Records for this exercise:
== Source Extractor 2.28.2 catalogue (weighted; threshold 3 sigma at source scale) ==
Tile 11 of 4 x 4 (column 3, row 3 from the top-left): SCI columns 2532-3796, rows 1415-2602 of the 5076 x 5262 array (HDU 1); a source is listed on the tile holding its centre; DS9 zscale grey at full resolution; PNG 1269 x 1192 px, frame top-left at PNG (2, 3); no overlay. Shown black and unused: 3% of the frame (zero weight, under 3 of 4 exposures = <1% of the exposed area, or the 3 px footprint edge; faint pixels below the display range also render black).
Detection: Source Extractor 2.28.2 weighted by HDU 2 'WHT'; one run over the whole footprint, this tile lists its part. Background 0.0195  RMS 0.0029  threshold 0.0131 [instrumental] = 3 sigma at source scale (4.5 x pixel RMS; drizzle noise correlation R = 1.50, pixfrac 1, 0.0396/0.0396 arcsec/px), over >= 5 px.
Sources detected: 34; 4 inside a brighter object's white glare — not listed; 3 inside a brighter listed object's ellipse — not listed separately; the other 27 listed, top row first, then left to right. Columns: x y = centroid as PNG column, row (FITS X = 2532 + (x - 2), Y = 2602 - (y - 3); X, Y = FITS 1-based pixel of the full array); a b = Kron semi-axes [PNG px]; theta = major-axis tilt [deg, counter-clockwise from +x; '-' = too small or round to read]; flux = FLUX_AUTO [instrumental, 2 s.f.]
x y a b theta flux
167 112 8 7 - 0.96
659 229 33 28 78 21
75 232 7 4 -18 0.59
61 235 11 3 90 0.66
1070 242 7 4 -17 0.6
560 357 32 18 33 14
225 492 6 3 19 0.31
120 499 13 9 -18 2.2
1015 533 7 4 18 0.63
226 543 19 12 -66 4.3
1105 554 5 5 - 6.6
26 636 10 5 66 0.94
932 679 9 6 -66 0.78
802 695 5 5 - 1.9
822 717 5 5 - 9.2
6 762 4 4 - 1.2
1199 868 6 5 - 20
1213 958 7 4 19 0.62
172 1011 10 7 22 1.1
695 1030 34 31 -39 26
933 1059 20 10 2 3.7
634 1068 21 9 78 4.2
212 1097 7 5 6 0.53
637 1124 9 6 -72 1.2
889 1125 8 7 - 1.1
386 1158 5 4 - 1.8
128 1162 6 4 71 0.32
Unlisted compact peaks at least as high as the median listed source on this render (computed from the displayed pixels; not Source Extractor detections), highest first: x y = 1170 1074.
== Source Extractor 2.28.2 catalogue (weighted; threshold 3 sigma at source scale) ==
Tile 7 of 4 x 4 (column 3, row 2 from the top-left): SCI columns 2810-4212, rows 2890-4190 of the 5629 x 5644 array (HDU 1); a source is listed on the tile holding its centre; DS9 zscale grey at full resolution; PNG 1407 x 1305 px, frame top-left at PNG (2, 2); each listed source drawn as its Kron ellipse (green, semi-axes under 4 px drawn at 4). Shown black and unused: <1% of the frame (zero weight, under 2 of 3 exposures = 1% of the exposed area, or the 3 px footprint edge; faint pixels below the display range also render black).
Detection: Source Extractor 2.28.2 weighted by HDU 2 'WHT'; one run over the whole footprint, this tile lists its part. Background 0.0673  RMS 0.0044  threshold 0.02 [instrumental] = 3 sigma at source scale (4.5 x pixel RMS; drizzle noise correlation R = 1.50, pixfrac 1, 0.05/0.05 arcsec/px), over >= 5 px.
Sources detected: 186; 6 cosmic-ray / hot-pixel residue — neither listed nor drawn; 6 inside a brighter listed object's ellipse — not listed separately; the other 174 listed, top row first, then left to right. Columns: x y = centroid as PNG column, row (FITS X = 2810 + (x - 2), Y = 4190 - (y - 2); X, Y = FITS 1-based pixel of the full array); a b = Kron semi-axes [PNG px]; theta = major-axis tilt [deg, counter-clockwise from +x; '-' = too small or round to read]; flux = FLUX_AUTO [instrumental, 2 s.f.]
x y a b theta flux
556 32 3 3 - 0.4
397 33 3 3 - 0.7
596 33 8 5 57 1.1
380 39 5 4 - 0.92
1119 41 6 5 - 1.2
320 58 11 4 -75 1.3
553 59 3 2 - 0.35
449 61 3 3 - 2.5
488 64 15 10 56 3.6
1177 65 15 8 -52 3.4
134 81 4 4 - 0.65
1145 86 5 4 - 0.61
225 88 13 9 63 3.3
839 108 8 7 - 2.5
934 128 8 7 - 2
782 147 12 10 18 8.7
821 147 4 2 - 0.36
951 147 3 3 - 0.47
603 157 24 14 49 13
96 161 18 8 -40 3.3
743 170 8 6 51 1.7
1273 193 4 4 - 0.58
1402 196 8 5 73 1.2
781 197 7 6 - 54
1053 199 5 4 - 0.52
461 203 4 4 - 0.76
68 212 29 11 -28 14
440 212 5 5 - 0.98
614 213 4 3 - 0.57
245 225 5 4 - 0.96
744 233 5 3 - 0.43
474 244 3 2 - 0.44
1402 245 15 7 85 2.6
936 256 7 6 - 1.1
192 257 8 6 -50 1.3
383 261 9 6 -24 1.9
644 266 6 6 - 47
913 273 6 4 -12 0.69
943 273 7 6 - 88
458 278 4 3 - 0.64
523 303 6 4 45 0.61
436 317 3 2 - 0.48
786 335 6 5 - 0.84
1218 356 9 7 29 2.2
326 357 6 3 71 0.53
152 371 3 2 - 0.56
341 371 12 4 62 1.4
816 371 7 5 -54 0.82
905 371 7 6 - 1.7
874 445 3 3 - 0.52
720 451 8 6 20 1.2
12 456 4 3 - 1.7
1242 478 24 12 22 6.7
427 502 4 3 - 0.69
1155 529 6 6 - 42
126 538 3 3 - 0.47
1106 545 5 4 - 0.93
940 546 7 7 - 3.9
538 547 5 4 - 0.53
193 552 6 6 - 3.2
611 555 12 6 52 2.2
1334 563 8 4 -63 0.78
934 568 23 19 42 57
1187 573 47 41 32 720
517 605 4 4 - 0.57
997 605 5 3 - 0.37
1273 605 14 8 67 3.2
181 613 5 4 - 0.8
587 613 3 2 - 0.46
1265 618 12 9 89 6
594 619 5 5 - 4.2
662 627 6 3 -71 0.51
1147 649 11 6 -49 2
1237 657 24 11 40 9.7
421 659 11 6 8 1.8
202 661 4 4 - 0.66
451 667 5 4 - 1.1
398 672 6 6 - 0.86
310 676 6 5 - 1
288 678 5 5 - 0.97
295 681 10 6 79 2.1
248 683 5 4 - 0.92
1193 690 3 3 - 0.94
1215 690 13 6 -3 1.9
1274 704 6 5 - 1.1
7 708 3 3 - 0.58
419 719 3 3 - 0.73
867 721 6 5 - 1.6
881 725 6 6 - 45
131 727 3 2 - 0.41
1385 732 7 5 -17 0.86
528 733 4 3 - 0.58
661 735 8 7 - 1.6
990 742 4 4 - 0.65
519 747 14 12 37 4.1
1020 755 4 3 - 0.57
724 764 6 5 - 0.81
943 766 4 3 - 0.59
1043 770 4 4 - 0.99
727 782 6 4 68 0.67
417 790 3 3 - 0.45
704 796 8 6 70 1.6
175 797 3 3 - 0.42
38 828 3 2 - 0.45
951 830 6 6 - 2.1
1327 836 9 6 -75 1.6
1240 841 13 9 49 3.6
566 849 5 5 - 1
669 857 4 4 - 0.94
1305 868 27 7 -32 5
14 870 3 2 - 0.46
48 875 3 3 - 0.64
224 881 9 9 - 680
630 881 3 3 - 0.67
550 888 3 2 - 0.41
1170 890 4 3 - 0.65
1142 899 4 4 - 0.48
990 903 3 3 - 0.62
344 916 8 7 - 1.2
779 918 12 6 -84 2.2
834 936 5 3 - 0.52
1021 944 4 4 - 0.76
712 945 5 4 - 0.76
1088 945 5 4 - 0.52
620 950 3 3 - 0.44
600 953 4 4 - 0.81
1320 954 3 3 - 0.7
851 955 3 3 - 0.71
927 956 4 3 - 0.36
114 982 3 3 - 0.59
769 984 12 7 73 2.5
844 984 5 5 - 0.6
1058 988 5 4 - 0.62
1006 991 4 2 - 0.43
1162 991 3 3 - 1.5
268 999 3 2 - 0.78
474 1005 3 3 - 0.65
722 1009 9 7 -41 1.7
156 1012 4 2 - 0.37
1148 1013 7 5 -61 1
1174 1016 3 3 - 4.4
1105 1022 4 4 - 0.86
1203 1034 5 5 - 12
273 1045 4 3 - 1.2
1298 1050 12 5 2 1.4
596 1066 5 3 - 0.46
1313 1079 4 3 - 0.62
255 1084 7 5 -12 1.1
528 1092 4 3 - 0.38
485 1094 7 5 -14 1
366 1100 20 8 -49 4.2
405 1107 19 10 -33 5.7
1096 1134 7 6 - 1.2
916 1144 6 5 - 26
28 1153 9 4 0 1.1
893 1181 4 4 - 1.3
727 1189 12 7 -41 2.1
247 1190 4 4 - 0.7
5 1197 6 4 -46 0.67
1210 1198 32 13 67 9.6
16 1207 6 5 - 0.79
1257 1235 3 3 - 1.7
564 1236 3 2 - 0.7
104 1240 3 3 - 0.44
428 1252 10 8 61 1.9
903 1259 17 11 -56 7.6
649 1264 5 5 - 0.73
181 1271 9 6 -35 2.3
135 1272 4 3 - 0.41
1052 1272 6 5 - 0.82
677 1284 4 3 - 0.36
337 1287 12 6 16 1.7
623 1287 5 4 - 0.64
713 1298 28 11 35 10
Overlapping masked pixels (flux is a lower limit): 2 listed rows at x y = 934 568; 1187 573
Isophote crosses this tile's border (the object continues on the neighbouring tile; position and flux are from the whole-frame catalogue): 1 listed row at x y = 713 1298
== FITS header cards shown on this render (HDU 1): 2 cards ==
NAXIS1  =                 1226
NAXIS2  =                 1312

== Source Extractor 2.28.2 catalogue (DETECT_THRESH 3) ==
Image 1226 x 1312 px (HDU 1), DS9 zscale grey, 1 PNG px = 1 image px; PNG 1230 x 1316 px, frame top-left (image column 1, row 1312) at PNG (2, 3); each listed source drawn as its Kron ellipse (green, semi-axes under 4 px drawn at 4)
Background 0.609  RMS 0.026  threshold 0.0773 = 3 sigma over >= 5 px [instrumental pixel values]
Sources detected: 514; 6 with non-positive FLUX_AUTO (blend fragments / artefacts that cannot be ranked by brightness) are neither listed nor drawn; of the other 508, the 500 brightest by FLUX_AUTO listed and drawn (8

Work required: List every line in the records that contains the string "catalogue", treating uppercase and lowercase letters as different.

Exercise output:
== Source Extractor 2.28.2 catalogue (weighted; threshold 3 sigma at source scale) ==
== Source Extractor 2.28.2 catalogue (weighted; threshold 3 sigma at source scale) ==
Isophote crosses this tile's border (the object continues on the neighbouring tile; position and flux are from the whole-frame catalogue): 1 listed row at x y = 713 1298
== Source Extractor 2.28.2 catalogue (DETECT_THRESH 3) ==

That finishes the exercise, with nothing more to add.